[begin Text provided]
Oakland’s big fish is gone, Matt Holliday having been traded to the Cardinals last week. But a recent rumor suggested that the A’s and Cards are talking again, this time about 40-year-old righty reliever Russ Springer, who enjoyed the best two years of his career working for St. Louis manager Tony LaRussa and pitching coach Dave Duncan in 2007-2008.
One of Springer’s best friends on the A’s, fellow righty Michael Wuertz, has seen his name bandied about in a number of ways over the past few weeks, but given the constitution of Oakland’s bullpen, it’ll take a solid return package to prompt A’s GM Billy Beane to surrender his most reliable reliever.
Shortstop Orlando Cabrera is will being mentioned in trade rumors, too, most notable with the Twins, but Cabrera isn’t in any hurry to leave. He’s on a one-year deal with the A’s and seems to be very happy living in the East Bay, and with no clear heir at the position, Oakland might decide to keep and re-sign him as one of the few veterans to anchor what will almost certainly be an extremely young team next season.
Add the Marlins to the list of teams interested in Pirates lefty reliever John Grabow.
According to a National League source, the Marlins and Pirates have discussed possible trade scenarios that would land Grabow in Florida.
Upgrading the bullpen remains a priority for the Marlins as they hope to improve their playoff chances.
Grabow, 30, has appeared in 44 games for Pittsburgh, while posting a 3-0 record and 3.57 ERA in 45 1/3 innings. The Marlins bullpen entered Wednesday with the fifth best ERA in the National League — 3.79.
In second place behind the Phillies in the National League East, the Marlins are in the process of searching for experienced relievers. Grabow broke in with the Pirates in 2003, and he’s been in 389 games.
A durable lefty, he was involved in a career high 74 games and 76 innings in 2008.
Pittsburgh’s third-round pick in 1997, Grabow has 39 strikeouts and 28 walks on the season. Ironically, left-handed hitters are batting .275 against him, while right-handers have a .246 average.
Grabow is signed for $2.3 million this year, and he will be eligible for free agency next season.
[end Text provided]
▶ Aim of the exercise
In the baseball trade-rumor text, how much is John Grabow signed for this year?
[begin Data lines]
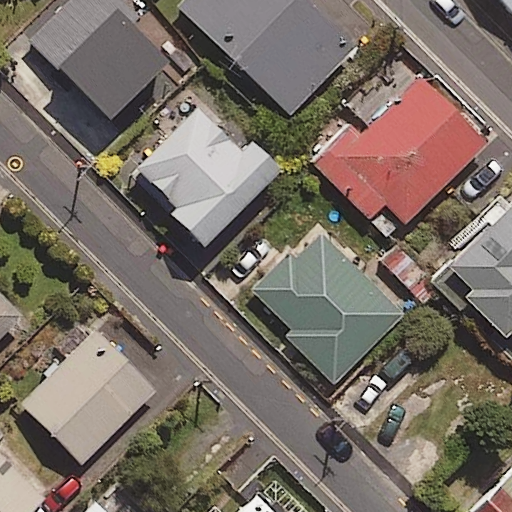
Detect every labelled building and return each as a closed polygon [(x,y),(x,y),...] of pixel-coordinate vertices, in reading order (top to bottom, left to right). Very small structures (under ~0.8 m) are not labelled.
[end Data lines]
▶ Exercise solution
$2.3 million